_PROVIDED MATERIAL_:

■ ■ ■ ■

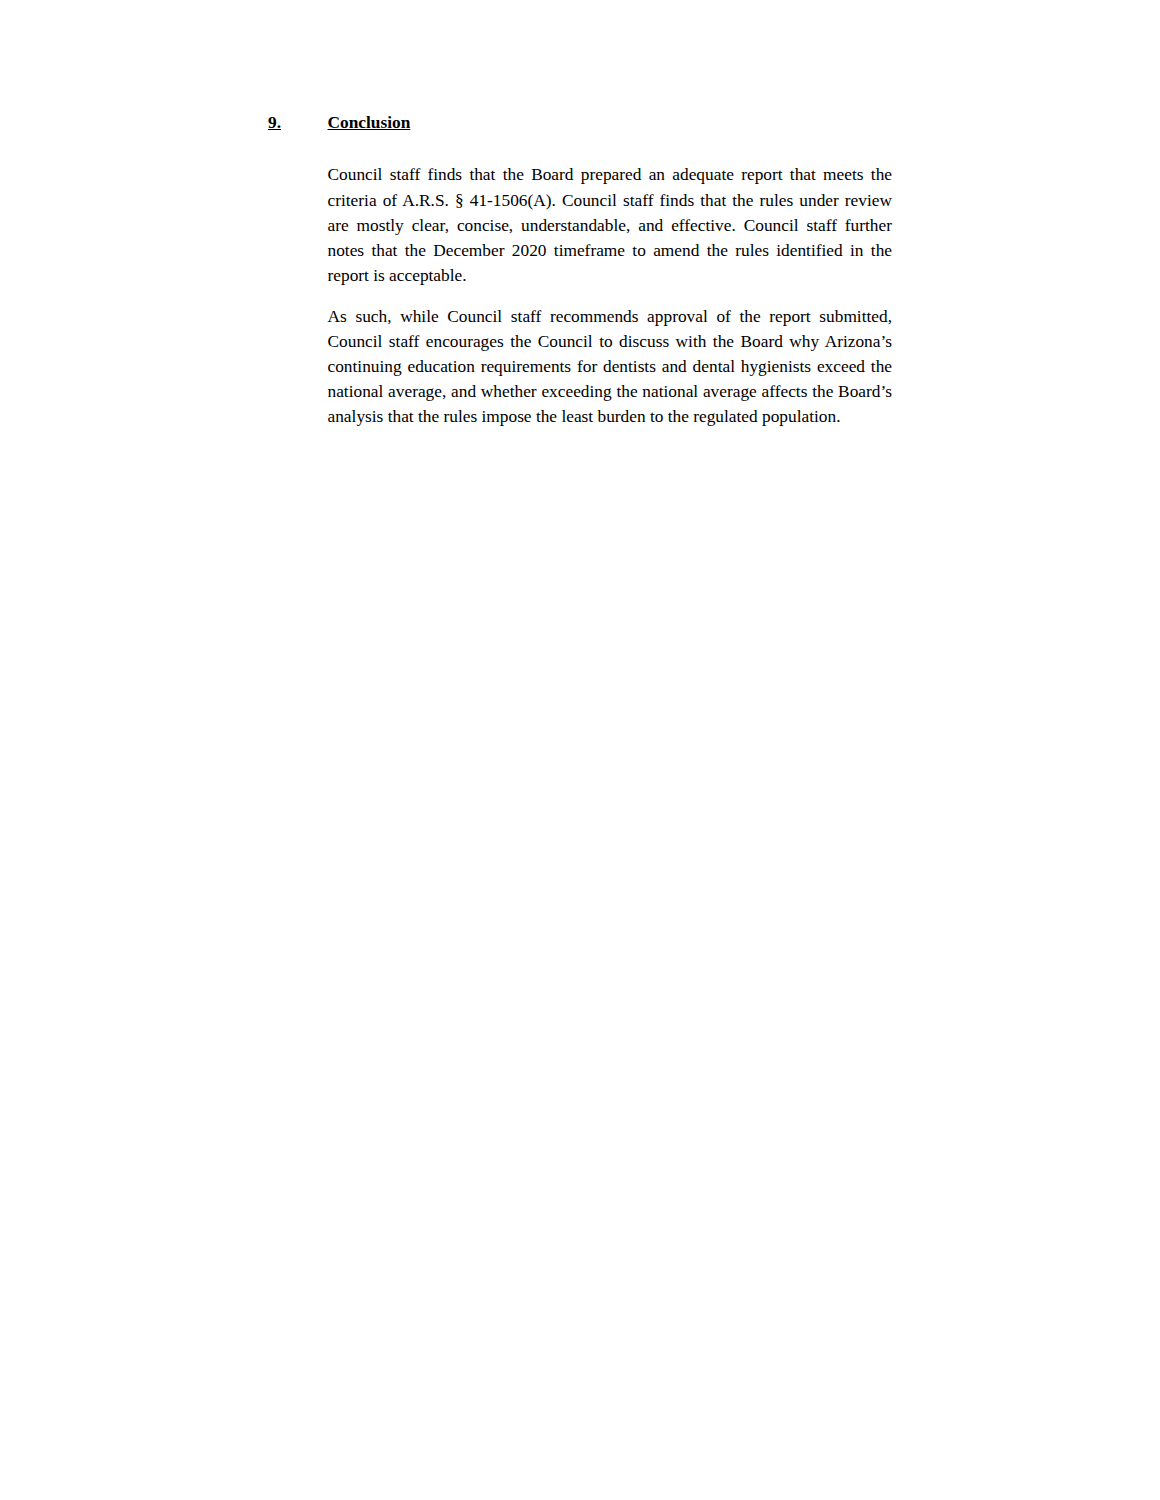9.
Conclusion
Council staff finds that the Board prepared an adequate report that meets the criteria of A.R.S. § 41-1506(A). Council staff finds that the rules under review are mostly clear, concise, understandable, and effective. Council staff further notes that the December 2020 timeframe to amend the rules identified in the report is acceptable.
As such, while Council staff recommends approval of the report submitted, Council staff encourages the Council to discuss with the Board why Arizona’s continuing education requirements for dentists and dental hygienists exceed the national average, and whether exceeding the national average affects the Board’s analysis that the rules impose the least burden to the regulated population.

■ ■ ■ ■

_EXERCISE_:
Transcribe the full listing above exactly as it stands, minus the pictures.

_SOLUTION TO THE EXERCISE_:
9.
Conclusion
Council staff finds that the Board prepared an adequate report that meets the criteria of A.R.S. § 41-1506(A). Council staff finds that the rules under review are mostly clear, concise, understandable, and effective. Council staff further notes that the December 2020 timeframe to amend the rules identified in the report is acceptable.
As such, while Council staff recommends approval of the report submitted, Council staff encourages the Council to discuss with the Board why Arizona’s continuing education requirements for dentists and dental hygienists exceed the national average, and whether exceeding the national average affects the Board’s analysis that the rules impose the least burden to the regulated population.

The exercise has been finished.